What are we missing and should be considering?
posted by Reasonably Everything Happens to Work & Money (8 answers total) 1 user marked this as a favorite
 
One question I would ask myself in this situation is what I would do if I had 750k in cash - would I invest this in this property or would I choose a different investment path.
posted by IAr at 6:27 AM on June 30


How much time and energy are you willing to dedicate to earning these returns?

You mention renovations - that normally means significant effort even just to project manage.

If the post tax numbers are favourable without renovation that still means you have to spend time and energy being a landlord. Do you have the bandwidth to keep doing that? Would the numbers still work if you had to use an agency to do it for you?

My point is that you invest in an index fund and then you do absolutely nothing. Maybe track taxable income so you can do your tax return. That still is a lot less effort than maintaining records for your property income.

How important that is depends on how time rich or poor you are and how much you enjoy doing that kind of thing.
posted by koahiatamadl at 6:27 AM on June 30


Response by poster: if I had 750k in cash - would I invest this in this property

Buying into this property at current interest rates would be a very different cost structure. Is that part of what you're trying to get at with this line of thinking?

To me a big part of the value of the current situation is (i) it's cash positive, so even though there's an investment of time and attention, there's a regular positive dividend and (ii) we benefit from the local appreciation in RE values for a highly leveraged asset (now over a million with only a $30k-ish up front investment).
posted by Reasonably Everything Happens at 8:45 AM on June 30 [1 favorite]


Money market accounts are getting ~ 5% so that would be $37,500 with no work on your part.
posted by MadMadam at 11:58 AM on June 30 [1 favorite]


Also not a professional

4% rate seems great, I dunno if those post GFC to Covid era rates are ever going to be seen again. I know some have rates in the 3's, but 4 is still excellent.

Comparison-wise, I'd look at this as fixed income. How does your return stack up against the 4-5% long term rates we see today. I would expect leveraged appreciation to crush today's risk free return but did not run the numbers.

Property is an inflation hedge, and inflation is still to some extent "out of the bottle". You'd at least have a hedge against it running away again. Not an expert on the US fiscal situation, but I think I would like to be hedged against structural inflation being a long term problem. I don't think we'll know if we've actually killed inflation until the next downturn/govt stimulus story plays out. There are strong arguments for both sides of structural disinflation vs structural inflation as our current secular trend.

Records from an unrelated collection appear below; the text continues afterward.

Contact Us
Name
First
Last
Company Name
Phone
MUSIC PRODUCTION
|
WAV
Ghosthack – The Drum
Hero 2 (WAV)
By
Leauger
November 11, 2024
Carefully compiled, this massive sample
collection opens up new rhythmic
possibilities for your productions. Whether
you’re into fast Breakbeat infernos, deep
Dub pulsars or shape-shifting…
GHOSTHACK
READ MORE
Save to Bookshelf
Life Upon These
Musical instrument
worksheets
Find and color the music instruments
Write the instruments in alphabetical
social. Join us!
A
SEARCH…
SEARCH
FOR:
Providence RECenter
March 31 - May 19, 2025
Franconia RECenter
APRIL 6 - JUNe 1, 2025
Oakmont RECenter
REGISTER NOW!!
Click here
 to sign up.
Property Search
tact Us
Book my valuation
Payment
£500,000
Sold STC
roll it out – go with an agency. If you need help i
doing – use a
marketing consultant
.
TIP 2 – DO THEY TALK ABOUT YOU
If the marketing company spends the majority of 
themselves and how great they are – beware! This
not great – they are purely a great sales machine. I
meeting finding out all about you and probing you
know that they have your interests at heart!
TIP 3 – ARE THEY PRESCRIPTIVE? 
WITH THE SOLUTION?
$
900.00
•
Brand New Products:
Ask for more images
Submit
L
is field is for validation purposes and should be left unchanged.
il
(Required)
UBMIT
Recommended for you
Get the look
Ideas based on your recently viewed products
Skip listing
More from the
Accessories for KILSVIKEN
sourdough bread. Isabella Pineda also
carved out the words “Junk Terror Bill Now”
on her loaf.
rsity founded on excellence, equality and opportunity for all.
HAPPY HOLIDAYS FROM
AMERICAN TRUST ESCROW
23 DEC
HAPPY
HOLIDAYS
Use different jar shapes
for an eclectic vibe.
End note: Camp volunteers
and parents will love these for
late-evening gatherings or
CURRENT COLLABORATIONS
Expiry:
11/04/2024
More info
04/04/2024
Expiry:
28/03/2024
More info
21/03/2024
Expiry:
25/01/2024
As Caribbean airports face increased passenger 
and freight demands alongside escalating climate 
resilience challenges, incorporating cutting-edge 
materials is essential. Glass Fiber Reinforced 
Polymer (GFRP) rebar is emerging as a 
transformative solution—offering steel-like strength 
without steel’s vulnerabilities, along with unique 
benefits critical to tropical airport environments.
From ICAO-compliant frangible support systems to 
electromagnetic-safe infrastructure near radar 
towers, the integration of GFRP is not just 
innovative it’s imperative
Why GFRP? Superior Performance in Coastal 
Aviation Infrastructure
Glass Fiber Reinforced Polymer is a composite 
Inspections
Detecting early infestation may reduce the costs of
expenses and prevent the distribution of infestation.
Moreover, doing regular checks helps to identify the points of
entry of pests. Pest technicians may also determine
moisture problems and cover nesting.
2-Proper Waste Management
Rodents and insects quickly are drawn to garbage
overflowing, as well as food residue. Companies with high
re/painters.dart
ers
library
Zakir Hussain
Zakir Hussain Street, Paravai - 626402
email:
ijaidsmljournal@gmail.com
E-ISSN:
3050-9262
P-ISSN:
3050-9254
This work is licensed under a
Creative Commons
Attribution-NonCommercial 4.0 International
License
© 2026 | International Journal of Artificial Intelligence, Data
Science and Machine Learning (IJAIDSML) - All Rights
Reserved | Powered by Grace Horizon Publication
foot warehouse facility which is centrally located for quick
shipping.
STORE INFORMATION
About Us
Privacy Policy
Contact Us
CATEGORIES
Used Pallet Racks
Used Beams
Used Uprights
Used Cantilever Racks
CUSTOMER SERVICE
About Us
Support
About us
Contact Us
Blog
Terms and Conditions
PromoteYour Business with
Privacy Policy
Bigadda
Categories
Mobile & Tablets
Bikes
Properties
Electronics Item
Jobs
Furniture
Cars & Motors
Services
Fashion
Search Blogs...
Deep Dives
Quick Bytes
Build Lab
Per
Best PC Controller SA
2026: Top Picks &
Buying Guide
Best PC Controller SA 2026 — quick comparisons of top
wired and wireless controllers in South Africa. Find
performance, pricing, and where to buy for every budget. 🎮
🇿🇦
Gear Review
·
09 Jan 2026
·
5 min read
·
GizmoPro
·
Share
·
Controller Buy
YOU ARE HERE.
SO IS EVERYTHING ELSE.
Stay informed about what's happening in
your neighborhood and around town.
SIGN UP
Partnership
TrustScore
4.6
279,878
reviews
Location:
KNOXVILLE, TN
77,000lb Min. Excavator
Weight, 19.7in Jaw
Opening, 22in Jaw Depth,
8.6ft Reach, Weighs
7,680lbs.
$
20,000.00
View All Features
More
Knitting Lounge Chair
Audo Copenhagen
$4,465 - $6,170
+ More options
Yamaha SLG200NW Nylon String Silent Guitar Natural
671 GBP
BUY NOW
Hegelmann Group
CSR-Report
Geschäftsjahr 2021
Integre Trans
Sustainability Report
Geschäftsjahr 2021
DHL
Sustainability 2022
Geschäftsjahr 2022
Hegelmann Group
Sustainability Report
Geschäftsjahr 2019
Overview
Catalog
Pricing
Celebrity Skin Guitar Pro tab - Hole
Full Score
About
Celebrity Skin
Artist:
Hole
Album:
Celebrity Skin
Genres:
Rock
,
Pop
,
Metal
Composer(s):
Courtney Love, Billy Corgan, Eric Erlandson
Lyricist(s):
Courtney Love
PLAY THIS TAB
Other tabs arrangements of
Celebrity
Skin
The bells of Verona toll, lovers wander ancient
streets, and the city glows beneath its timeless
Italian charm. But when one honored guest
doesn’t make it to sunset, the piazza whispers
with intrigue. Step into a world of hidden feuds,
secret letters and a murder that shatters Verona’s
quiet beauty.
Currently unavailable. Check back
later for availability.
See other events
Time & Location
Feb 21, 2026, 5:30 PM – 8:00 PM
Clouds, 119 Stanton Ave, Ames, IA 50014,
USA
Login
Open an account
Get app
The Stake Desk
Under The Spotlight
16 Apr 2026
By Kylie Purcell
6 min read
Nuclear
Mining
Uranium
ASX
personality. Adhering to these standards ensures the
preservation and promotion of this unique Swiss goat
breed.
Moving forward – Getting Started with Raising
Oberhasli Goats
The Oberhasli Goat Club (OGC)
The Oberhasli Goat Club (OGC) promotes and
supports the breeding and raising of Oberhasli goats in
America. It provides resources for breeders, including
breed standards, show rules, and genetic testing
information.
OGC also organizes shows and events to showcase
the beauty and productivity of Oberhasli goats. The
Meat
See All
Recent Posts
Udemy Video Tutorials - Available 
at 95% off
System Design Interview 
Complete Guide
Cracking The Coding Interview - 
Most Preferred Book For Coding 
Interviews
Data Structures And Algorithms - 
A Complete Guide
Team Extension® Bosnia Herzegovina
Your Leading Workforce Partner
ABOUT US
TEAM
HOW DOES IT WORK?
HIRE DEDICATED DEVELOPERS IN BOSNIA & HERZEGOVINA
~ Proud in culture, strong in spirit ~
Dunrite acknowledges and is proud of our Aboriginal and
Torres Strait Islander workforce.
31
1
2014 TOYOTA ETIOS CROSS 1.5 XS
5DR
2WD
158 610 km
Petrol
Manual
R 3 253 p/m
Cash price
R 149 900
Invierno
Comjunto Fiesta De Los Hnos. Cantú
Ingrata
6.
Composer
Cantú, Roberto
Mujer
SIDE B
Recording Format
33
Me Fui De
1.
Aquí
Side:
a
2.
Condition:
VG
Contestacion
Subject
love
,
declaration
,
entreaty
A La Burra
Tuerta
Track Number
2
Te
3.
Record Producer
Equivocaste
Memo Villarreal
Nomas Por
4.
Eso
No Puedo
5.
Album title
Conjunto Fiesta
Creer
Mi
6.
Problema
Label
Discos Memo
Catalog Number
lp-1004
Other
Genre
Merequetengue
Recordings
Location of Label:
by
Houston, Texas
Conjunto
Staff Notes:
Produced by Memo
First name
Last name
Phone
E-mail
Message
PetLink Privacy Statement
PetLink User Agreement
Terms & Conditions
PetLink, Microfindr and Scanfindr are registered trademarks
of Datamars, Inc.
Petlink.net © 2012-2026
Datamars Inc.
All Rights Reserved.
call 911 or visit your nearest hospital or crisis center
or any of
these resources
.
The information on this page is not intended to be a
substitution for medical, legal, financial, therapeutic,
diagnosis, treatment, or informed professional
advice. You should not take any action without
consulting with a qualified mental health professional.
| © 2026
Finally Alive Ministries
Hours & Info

How's the sea levels in Boston? Kidding, sort of.

You also have already gone through being a landlord, so no psychological adjustment needed there as opposed to being a first time investor.

If I run the numbers for MY situation, this is a keeper. I'd look at it as a sort of pension-like retirement. Low risk, but not no risk.
posted by Team of Scientists at 12:10 PM on June 30


Essentially, risk free return over the next 17 years would turn that 750k into $1.6M.

If you assume a modest 3% annual appreciation, the property will be worth $2.3M at the end of the next 17 years.

Assuming a breakeven on your forward NOI (also conservative), you're outperforming the risk free return by over 40%.

Caveat: I just plugged this into ChatGPT, did not check the math.
posted by Team of Scientists at 12:32 PM on June 30


Sorry, that assumed you break even on net operating income MINUS the mortage payments.
posted by Team of Scientists at 12:41 PM on June 30


Mod note: One removed, an answer that is basically just "do not participate in capitalism." In Ask Me, the policy is to remain dialed in on helpfully answering the OP's actual question rather than expanding the topic to a larger conversation. (ie, don't answer a question about recipes for beef stew with a plea for the OP to become vegan.)